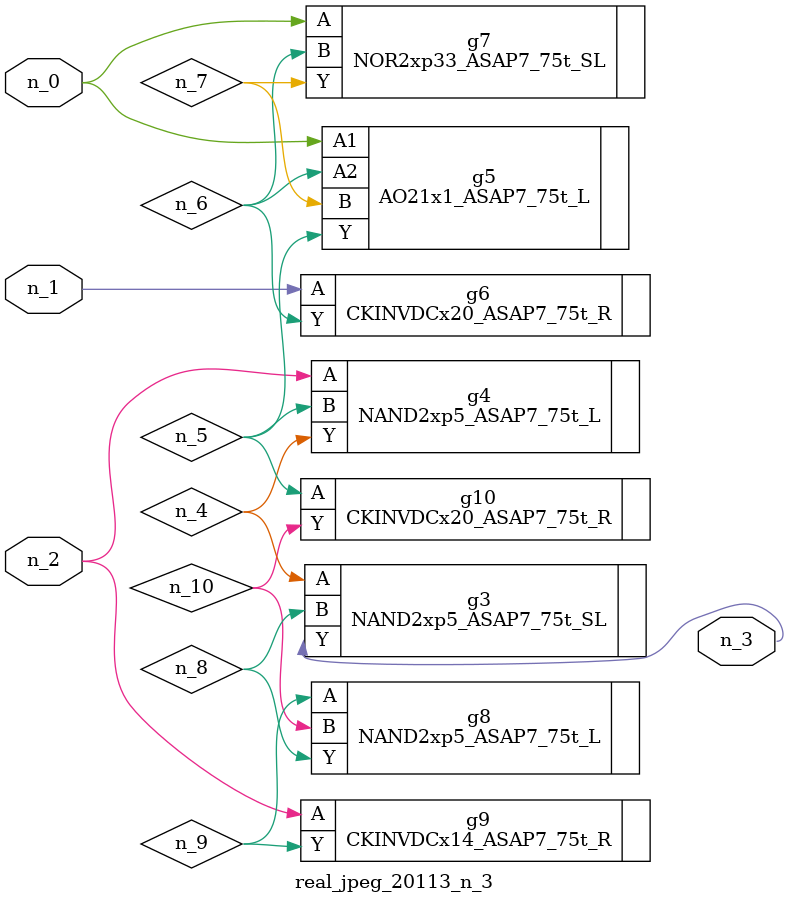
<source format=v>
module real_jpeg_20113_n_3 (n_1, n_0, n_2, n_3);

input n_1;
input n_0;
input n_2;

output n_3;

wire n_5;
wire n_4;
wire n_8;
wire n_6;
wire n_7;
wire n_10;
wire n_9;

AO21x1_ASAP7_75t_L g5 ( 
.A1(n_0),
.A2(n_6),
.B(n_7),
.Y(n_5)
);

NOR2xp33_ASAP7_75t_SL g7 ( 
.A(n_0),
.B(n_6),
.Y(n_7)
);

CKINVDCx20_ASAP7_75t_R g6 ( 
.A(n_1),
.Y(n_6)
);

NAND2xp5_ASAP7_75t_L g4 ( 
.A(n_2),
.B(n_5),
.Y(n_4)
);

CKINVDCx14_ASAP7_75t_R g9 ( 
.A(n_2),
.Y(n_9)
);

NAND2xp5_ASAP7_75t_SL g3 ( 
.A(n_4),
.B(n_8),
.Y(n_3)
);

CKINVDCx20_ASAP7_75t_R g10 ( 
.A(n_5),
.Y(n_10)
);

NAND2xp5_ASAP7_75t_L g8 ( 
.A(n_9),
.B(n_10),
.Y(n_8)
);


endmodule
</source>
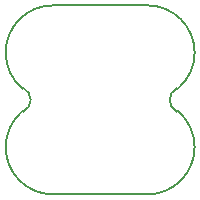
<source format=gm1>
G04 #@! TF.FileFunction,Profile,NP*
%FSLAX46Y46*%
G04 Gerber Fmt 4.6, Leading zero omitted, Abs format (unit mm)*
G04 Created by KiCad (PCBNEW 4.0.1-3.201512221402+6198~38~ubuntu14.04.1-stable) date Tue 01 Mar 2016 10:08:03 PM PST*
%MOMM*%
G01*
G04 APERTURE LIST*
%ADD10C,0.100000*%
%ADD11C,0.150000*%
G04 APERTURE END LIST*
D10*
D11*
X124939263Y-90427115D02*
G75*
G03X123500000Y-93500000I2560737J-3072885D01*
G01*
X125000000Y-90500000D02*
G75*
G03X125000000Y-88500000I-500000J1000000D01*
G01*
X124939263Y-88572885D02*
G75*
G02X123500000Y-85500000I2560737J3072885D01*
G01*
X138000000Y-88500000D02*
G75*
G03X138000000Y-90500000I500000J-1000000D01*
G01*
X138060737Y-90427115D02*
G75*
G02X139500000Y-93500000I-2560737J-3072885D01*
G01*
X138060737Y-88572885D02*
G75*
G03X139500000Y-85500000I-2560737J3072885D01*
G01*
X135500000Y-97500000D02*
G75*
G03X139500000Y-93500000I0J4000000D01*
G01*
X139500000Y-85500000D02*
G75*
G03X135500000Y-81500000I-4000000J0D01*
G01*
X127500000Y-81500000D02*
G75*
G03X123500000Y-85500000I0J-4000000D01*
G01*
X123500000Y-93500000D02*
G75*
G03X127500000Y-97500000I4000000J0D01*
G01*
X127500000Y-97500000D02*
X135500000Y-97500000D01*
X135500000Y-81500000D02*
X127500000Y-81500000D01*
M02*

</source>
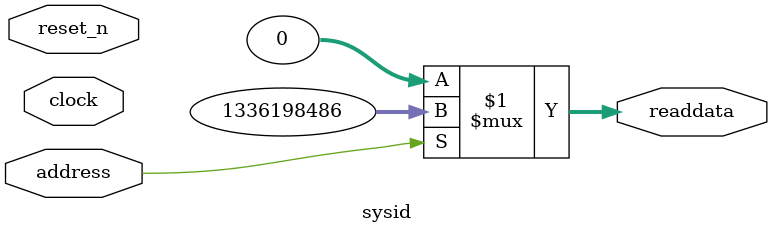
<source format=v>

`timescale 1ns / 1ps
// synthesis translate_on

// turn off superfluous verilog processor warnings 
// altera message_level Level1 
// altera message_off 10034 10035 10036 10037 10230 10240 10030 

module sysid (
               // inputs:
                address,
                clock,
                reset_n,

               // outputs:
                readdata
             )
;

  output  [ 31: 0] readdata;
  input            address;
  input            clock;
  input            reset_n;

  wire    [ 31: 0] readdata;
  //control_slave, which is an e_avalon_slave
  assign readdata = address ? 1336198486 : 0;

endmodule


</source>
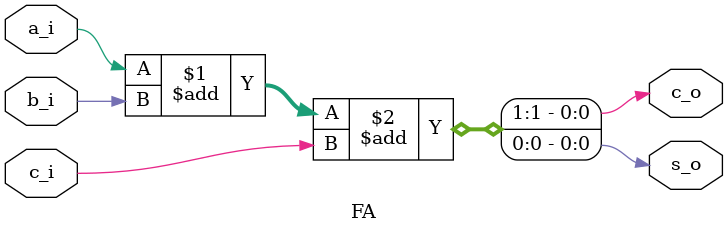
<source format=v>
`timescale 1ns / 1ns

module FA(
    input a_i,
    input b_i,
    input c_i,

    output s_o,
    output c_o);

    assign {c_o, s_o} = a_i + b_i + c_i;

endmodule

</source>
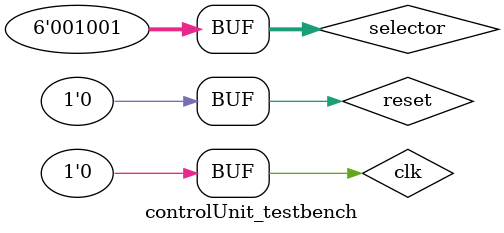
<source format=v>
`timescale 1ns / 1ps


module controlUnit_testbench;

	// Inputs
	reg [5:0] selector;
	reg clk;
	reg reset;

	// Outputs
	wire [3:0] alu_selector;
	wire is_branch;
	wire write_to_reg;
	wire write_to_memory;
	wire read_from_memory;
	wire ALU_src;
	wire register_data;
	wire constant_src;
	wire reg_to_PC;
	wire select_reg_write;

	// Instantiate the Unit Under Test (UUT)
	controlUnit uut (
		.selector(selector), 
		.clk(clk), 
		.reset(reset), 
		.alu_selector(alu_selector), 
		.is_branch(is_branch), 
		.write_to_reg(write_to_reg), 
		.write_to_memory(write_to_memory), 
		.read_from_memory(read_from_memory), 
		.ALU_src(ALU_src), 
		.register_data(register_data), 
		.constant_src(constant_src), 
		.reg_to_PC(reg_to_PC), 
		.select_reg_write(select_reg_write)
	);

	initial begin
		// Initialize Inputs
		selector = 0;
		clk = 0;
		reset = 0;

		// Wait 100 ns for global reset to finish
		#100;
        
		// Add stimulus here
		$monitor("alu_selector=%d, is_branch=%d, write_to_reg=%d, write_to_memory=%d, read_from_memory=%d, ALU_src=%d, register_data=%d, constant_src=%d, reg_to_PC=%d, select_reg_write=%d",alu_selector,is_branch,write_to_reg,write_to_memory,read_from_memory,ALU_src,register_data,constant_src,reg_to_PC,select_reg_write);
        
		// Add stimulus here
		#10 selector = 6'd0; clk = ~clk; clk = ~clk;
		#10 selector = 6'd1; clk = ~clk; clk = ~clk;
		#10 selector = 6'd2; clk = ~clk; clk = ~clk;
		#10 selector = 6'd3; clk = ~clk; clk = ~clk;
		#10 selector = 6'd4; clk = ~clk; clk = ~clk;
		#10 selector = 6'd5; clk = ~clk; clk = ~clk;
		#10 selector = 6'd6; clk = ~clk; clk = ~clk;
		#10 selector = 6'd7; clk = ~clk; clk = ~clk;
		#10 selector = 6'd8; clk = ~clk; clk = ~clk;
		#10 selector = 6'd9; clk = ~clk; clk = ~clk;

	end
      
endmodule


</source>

** TASK BRIEF **
Whatever lies between the first line of the data and the line holding "X138060737Y-88572885D02*", inclusive, should be repeated exactly, apart from the pictures.

** OUTPUT BELOW **
<source format=v>
module real_jpeg_20113_n_3 (n_1, n_0, n_2, n_3);

input n_1;
input n_0;
input n_2;

output n_3;

wire n_5;
wire n_4;
wire n_8;
wire n_6;
wire n_7;
wire n_10;
wire n_9;

AO21x1_ASAP7_75t_L g5 ( 
.A1(n_0),
.A2(n_6),
.B(n_7),
.Y(n_5)
);

NOR2xp33_ASAP7_75t_SL g7 ( 
.A(n_0),
.B(n_6),
.Y(n_7)
);

CKINVDCx20_ASAP7_75t_R g6 ( 
.A(n_1),
.Y(n_6)
);

NAND2xp5_ASAP7_75t_L g4 ( 
.A(n_2),
.B(n_5),
.Y(n_4)
);

CKINVDCx14_ASAP7_75t_R g9 ( 
.A(n_2),
.Y(n_9)
);

NAND2xp5_ASAP7_75t_SL g3 ( 
.A(n_4),
.B(n_8),
.Y(n_3)
);

CKINVDCx20_ASAP7_75t_R g10 ( 
.A(n_5),
.Y(n_10)
);

NAND2xp5_ASAP7_75t_L g8 ( 
.A(n_9),
.B(n_10),
.Y(n_8)
);


endmodule
</source>
<source format=gm1>
G04 #@! TF.FileFunction,Profile,NP*
%FSLAX46Y46*%
G04 Gerber Fmt 4.6, Leading zero omitted, Abs format (unit mm)*
G04 Created by KiCad (PCBNEW 4.0.1-3.201512221402+6198~38~ubuntu14.04.1-stable) date Tue 01 Mar 2016 10:08:03 PM PST*
%MOMM*%
G01*
G04 APERTURE LIST*
%ADD10C,0.100000*%
%ADD11C,0.150000*%
G04 APERTURE END LIST*
D10*
D11*
X124939263Y-90427115D02*
G75*
G03X123500000Y-93500000I2560737J-3072885D01*
G01*
X125000000Y-90500000D02*
G75*
G03X125000000Y-88500000I-500000J1000000D01*
G01*
X124939263Y-88572885D02*
G75*
G02X123500000Y-85500000I2560737J3072885D01*
G01*
X138000000Y-88500000D02*
G75*
G03X138000000Y-90500000I500000J-1000000D01*
G01*
X138060737Y-90427115D02*
G75*
G02X139500000Y-93500000I-2560737J-3072885D01*
G01*
X138060737Y-88572885D02*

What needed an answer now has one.